Keep every line in which "deeper" occurs and drop the rest of the data.

(Beginning of DATA FOR REVIEW)

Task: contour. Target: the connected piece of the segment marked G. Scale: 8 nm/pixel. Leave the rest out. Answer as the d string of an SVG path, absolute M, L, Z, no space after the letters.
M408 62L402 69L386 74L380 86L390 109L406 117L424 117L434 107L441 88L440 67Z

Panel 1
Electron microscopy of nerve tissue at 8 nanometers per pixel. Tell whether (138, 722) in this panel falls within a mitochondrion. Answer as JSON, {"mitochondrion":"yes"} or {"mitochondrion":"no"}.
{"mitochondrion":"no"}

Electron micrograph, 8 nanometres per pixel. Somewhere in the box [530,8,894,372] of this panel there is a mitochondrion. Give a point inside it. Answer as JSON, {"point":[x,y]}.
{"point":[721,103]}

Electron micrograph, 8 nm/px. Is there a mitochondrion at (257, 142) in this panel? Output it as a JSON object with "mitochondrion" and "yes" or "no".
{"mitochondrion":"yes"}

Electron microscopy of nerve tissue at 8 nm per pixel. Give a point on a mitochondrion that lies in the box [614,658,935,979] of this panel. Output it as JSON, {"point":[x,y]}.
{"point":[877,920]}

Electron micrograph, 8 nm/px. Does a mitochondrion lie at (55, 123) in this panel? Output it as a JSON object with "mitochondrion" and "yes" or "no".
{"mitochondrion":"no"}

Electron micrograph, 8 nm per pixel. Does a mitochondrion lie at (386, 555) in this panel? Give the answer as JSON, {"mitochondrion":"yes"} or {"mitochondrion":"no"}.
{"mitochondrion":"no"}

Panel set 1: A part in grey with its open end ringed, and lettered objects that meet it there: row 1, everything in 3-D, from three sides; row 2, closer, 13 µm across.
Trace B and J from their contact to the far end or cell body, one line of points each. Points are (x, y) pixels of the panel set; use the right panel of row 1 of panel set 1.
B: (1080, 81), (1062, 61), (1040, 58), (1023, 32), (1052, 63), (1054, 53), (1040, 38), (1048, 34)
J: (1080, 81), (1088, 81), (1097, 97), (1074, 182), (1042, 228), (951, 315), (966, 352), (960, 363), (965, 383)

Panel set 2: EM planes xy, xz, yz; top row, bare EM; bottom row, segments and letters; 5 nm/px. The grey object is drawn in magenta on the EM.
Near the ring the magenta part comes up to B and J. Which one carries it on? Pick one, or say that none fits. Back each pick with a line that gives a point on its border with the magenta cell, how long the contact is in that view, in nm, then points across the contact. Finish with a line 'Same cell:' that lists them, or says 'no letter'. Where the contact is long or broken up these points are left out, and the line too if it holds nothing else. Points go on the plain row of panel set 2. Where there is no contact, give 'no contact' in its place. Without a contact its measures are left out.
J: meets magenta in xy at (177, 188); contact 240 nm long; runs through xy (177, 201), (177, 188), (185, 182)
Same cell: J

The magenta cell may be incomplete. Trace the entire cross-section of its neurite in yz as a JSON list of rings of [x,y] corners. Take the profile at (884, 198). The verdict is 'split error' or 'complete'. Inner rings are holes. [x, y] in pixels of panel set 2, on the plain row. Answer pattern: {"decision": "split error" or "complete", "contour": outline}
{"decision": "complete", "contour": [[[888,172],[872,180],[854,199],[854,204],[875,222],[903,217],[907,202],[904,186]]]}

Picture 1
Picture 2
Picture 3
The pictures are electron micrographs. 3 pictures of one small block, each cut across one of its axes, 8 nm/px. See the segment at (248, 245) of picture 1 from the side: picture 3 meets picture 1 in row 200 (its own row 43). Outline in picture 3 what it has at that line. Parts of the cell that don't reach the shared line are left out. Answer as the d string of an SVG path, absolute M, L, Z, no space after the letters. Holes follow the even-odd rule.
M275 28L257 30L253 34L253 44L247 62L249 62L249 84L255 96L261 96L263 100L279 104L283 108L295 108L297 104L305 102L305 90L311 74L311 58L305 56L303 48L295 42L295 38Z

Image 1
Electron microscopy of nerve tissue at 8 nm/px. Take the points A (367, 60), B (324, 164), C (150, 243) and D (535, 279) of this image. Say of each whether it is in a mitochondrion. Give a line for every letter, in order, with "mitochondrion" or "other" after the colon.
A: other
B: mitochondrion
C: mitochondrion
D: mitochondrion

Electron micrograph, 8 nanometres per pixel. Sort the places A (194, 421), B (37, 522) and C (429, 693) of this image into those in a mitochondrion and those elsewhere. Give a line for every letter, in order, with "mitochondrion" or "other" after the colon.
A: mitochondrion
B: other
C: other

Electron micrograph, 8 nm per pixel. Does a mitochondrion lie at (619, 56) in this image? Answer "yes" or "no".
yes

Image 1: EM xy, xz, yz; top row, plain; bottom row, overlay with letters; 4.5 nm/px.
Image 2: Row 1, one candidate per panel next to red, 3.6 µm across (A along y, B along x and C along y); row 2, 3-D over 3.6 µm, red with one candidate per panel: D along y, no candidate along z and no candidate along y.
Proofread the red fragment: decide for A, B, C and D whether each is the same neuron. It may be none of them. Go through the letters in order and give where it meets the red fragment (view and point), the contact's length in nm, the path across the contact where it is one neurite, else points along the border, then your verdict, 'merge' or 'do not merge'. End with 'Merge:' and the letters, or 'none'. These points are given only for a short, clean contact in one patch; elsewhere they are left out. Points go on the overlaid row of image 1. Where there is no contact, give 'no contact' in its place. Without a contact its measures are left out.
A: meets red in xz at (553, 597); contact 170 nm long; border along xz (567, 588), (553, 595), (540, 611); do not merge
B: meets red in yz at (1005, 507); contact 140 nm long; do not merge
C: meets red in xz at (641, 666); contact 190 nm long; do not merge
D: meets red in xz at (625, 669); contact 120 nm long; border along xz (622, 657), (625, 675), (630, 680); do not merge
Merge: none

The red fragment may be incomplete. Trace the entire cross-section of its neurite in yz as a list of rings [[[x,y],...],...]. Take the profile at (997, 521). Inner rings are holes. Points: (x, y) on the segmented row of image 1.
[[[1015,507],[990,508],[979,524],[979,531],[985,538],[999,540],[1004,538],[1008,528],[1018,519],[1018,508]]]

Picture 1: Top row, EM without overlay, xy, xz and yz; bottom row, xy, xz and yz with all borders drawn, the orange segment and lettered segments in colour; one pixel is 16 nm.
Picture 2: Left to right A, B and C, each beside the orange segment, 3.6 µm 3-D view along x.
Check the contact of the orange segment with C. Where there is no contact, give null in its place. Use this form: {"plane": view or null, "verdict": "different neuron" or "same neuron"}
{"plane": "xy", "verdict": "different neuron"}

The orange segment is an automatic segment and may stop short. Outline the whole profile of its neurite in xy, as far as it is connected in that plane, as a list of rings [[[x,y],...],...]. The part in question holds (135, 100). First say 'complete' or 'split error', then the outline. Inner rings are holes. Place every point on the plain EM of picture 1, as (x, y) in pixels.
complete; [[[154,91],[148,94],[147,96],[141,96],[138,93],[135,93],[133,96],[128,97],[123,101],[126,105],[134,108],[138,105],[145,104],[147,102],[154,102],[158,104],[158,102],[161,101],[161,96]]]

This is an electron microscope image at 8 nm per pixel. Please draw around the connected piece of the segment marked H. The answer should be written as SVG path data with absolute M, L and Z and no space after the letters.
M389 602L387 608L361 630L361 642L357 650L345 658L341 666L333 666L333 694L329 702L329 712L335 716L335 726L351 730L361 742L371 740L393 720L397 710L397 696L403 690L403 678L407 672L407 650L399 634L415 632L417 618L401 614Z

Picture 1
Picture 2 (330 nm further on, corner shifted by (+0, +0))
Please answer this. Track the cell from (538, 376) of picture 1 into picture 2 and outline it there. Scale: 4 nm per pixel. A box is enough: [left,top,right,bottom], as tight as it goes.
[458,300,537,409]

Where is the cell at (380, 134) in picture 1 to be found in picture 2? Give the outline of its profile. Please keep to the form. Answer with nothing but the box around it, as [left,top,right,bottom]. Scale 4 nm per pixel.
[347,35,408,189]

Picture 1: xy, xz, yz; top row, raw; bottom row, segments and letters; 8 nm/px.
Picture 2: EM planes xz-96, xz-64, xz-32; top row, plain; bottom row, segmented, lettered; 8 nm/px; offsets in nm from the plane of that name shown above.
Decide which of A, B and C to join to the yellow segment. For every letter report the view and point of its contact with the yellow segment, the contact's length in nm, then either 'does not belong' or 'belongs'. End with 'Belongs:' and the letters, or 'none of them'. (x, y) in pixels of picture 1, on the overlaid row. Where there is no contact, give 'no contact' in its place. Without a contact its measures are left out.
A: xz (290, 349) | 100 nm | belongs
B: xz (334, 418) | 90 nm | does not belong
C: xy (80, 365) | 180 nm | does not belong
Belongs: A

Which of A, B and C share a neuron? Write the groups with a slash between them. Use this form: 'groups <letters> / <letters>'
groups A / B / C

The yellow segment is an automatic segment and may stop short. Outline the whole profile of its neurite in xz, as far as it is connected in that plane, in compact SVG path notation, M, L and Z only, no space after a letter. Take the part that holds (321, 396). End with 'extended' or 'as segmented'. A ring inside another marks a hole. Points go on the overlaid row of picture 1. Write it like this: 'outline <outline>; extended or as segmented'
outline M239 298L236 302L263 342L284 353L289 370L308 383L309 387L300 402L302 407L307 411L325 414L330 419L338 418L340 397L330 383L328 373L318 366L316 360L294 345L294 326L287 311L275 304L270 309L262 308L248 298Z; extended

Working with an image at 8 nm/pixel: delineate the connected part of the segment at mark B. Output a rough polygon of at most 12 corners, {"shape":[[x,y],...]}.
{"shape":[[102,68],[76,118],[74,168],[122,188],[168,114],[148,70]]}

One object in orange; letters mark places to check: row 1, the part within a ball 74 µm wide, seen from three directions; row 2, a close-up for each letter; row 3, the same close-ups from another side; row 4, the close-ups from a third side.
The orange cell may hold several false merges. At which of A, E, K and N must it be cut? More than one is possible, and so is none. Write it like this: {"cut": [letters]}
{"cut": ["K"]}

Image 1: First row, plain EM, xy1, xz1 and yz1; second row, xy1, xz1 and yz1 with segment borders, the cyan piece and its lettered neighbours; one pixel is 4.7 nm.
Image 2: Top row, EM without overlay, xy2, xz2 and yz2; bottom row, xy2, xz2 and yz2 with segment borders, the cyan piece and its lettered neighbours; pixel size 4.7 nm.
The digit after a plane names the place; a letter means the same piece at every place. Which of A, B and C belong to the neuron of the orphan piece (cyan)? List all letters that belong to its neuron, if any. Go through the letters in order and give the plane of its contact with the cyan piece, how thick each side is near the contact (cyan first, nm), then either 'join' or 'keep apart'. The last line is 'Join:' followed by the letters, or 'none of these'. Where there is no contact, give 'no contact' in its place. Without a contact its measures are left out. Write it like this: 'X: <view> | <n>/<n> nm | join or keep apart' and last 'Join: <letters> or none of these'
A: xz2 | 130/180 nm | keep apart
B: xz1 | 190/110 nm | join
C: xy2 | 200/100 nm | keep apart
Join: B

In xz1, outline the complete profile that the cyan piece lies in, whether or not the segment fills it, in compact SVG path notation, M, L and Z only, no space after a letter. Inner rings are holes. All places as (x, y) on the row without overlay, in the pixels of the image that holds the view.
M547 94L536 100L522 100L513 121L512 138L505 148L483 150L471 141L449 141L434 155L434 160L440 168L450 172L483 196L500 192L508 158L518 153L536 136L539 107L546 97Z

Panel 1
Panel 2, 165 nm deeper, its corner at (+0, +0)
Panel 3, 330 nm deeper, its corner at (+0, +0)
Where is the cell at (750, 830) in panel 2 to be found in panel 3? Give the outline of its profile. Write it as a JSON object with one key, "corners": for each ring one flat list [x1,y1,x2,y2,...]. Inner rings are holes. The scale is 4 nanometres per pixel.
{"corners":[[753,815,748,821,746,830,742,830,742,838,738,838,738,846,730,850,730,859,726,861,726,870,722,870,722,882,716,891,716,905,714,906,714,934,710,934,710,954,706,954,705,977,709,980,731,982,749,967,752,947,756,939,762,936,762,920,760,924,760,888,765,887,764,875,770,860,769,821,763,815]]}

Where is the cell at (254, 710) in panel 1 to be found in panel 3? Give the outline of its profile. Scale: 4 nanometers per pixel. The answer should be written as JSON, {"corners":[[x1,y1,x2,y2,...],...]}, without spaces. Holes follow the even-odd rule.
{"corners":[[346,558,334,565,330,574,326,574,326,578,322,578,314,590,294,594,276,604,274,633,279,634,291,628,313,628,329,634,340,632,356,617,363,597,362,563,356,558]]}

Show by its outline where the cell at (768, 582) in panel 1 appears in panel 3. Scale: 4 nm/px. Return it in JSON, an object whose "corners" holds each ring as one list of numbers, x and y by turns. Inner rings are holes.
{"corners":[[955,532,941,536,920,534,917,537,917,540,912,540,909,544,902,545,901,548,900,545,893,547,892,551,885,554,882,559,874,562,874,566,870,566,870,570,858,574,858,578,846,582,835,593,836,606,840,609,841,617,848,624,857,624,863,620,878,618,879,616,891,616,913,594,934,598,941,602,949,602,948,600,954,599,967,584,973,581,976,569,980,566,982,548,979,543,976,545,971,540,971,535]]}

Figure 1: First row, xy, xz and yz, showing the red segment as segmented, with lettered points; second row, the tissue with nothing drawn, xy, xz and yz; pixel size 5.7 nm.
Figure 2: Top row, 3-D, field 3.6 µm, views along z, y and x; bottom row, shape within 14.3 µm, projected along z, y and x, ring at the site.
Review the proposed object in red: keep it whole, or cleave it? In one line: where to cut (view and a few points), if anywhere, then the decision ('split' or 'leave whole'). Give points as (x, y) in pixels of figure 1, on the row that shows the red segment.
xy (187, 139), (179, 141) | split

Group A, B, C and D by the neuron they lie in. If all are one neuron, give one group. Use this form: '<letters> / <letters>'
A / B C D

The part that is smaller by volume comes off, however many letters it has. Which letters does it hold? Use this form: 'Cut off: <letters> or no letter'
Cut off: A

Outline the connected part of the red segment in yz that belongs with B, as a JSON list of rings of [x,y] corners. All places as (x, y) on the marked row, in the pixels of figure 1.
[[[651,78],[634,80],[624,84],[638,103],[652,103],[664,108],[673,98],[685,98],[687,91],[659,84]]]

(End of DATA FOR REVIEW)

## THE ANSWER
Panel 2, 165 nm deeper, its corner at (+0, +0)
Panel 3, 330 nm deeper, its corner at (+0, +0)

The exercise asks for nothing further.